L’8 ottobre 2016, Lucia, studentessa di quinta superiore di una famiglia modesta, finisce al pronto soccorso dell’ospedale di Mar del Plata, a pochi chilometri da Buenos Aires. La ragazza, scaricata all’ingresso dell’ospedale, muore poco dopo i primi tentativi di rianimazione. L’esame medico legale rivela, tuttavia, che Lucia è stata stuprata brutalmente, torturata con un oggetto contundente nel retto che ne ha causato la morte.
I responsabili dell’omicidio di Lucia sono il 23enne Matías Farías e il 41enne Juan Pablo Offidani. Un terzo sospettato, Alejandro Alberto Masiel, viene accusato di favoreggiamento.
Per la pm Maria Isabel Sanchez, gli imputati, approfittando della sua tossicodipendenza, hanno portato Lucia a casa di Farías, stuprandola, uccidendola e tentando di occultare la sua morte.
Per la difesa, invece, la morte di Lucia sarebbe avvenuta al limite di un rapporto sadomaso consenziente. E i giudici danno ragione alla difesa, assolvendo i due imputati dall’accusa di omicidio e di stupro. L’unica loro colpa sarebbe quella di averle venduto la droga: per la morte di Lucia non bisognerebbe incolpare nessuno, se non lei stessa.

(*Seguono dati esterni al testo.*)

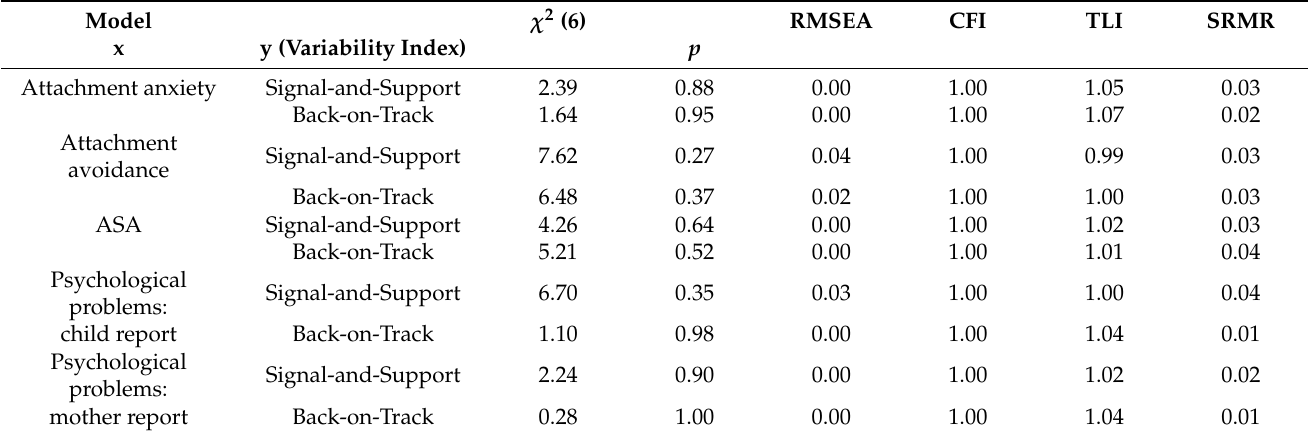
Table 4. Model fit indices for RI-CLPMs with constrained within-level parameters.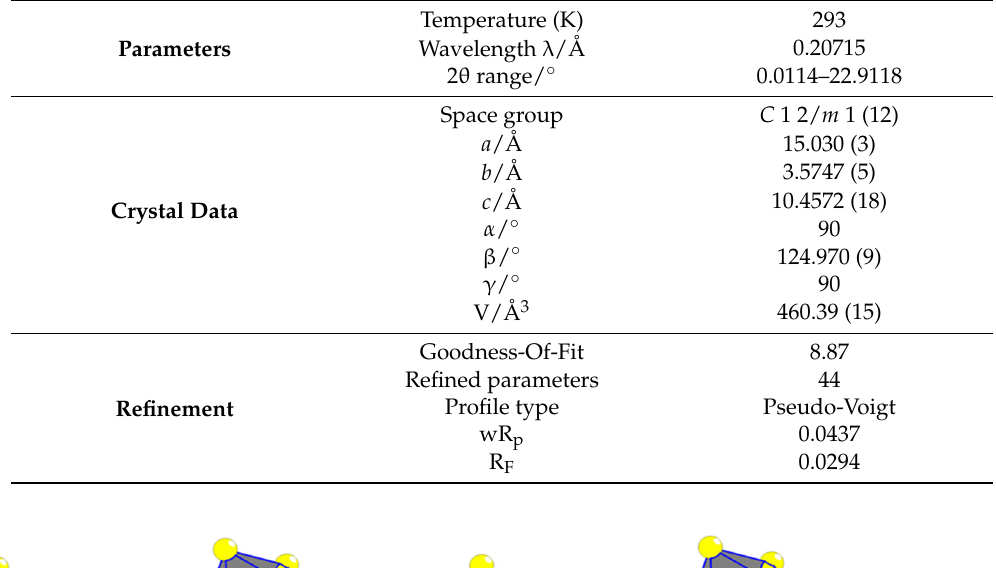
Table 1. Crystal structure data for Ca 1 − x Ir 4 S 6 (S 2 ) obtained from JANA2006 refinement. The refined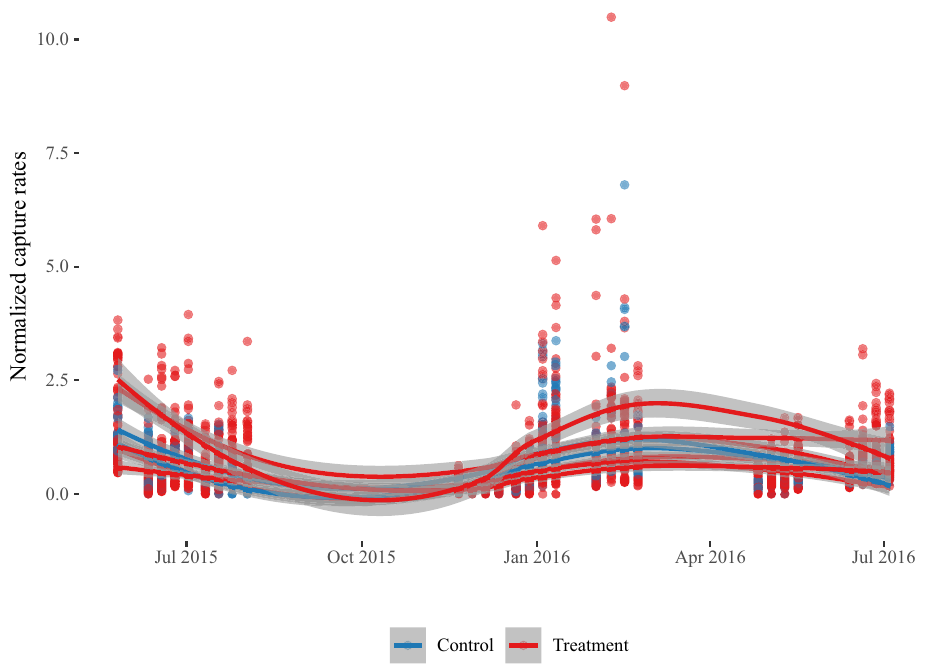
Figure 2. Normalized trap captures of B. dorsalis in Arba-Minch in control and treatment plots of smallholder orchards throughout the intervention period. Capture rates were expressed as a fraction of the average capture rates of that plot at the beginning of the intervention trial. Results are expressed as a square root transformed value. Local Polynomial Regression Fitting was used for smoothing the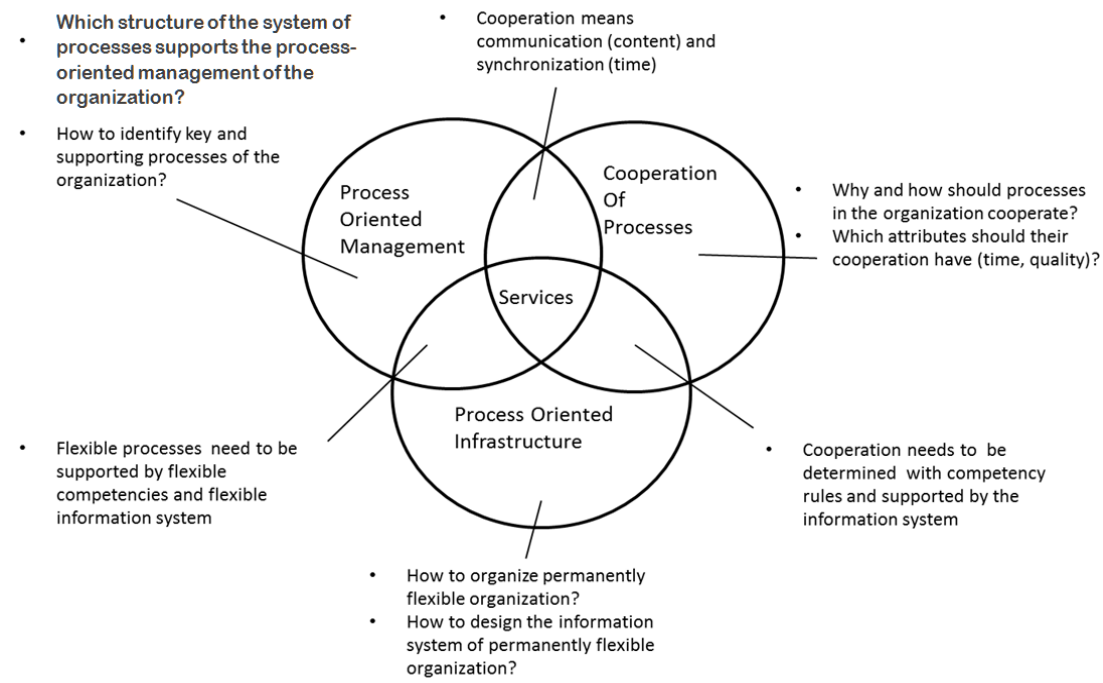
Figure 3. Service as a common denominator of content, technical, and human aspects of the organization management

Ni una menos commenta la vicenda così:
“Lucía Pérez è stata uccisa due volte. La prima dagli esecutori diretti; la seconda, da coloro che li hanno assolti e che così hanno negato che due adulti che somministrano cocaina per assoggettare un’adolescente sono responsabili di abuso e femminicidio. Vogliono dirci che la sua vita non ha alcun valore, che le relazioni di potere che sono alla base della violenza maschilista non esistono, che l’enorme movimento femminista che ha portato il suo sorriso come bandiera di lotta in tutti gli angoli del paese, deve zittirsi. Non lo faremo, non perdoniamo, non dimentichiamo, non ci riconciliamo. È stato femminicidio.”